▶ _Work request_
State, as a number alone, how many lines of the data contain the string "MotoGP".

▶ _Available data_
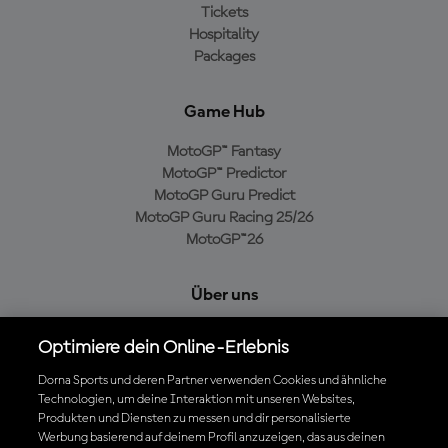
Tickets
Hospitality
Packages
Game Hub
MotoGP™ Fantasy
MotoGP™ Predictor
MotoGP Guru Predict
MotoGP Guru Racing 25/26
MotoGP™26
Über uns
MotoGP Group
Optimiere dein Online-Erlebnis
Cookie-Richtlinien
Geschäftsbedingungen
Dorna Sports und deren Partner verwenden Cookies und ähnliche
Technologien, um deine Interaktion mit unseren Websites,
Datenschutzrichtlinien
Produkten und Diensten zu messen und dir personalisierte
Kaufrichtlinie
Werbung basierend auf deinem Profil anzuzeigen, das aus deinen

▶ _Response box_
6